Vitruvius
Marcus Vitruvius Pollio was a Roman writer, architect and engineer, active
in the 1st century BC. He is the author of De Architectura, the Ten Books of
Architecture, an ancient Roman treatise on architecture and perhaps the
first work about this discipline.
Mainly known for his writings, Vitruvius was himself an architect; Frontinus
says he was in charge of the aqueducts of Rome.
Among notable concepts contained in De Architectura (probably written
between 23 and 27 B.C.), Vitruvius declares that fame depends on social
relevance of the artist's work, not on the work by itself.
Vitruvius' work is one of many examples of Latin texts that owe their
survival to the palace scriptorium of Charlemagne in the early ninth
century. (This activity of finding and recopying classical manuscripts is
called the Carolingian Renaissance.) Many of the surviving manuscripts of
Vitruvius' work derive from an existing manuscript that was written there,
British Library manuscript Harley 2767.
Vitruvius studied human proportions (third book) and his canones were later
resumed in a very famous drawing by Leonardo da Vinci (Homo Vitruvianus).

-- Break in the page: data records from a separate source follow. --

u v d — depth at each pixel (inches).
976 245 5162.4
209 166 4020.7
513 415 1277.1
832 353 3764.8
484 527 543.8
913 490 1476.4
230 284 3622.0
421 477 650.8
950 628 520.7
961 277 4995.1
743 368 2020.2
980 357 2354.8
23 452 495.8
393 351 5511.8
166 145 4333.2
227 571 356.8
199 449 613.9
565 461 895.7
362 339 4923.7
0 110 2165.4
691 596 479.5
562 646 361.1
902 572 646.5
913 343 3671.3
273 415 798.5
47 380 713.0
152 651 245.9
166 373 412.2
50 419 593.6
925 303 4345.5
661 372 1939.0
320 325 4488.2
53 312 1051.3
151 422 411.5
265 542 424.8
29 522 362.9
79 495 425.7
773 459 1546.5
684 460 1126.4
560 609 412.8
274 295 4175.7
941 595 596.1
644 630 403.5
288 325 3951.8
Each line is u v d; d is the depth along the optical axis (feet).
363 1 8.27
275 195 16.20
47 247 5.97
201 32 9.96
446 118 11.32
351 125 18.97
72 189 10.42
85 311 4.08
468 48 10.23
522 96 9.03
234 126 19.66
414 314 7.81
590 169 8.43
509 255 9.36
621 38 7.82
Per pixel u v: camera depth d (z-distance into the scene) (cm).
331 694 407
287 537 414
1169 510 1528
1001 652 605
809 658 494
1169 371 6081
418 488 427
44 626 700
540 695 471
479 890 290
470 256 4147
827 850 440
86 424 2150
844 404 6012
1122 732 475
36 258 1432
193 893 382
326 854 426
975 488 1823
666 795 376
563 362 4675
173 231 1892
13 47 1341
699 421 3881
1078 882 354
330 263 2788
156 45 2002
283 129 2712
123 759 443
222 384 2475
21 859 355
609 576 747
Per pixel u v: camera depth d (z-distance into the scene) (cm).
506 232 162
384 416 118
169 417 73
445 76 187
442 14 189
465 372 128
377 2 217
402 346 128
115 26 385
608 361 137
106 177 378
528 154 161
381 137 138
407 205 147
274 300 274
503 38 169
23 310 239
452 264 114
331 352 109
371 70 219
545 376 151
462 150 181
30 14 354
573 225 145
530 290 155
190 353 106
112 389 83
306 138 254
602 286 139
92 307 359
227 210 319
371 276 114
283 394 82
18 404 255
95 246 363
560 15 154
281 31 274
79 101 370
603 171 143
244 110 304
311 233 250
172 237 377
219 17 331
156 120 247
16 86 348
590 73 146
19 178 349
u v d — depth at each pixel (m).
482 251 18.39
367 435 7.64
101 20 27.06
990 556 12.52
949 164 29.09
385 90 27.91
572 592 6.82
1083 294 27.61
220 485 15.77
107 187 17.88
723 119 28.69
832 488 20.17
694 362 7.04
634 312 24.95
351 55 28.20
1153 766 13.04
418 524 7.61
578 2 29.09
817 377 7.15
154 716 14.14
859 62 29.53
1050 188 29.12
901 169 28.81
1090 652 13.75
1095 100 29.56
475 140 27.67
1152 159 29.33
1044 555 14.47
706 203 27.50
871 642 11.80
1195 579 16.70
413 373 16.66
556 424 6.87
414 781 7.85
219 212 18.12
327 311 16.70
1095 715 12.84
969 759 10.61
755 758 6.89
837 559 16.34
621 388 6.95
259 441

The 16th century architect Palladio considered him his master and guide, and
made some drawings based on Vitruvius's rules for architecture before
conceiving his own ones.
Though De architectura had been known throughout the middle ages, the work
was popularized in 16th century. Inigo Jones, English architect, was perhaps
the first together with French Salomon De Caus to reconsider those
disciplines that Vitruvius considered a necessary element of architecture:
arts and sciences based upon the number and the proportions, music,
perspective, painting.
Among his sources Vitruvius recalls Ctebisius of Alexandria and Archimedes
for their inventions, Aristossenes (Aristotle's apprentice) for music,
Agatarch for theatre, and Terentius Varro for architecture.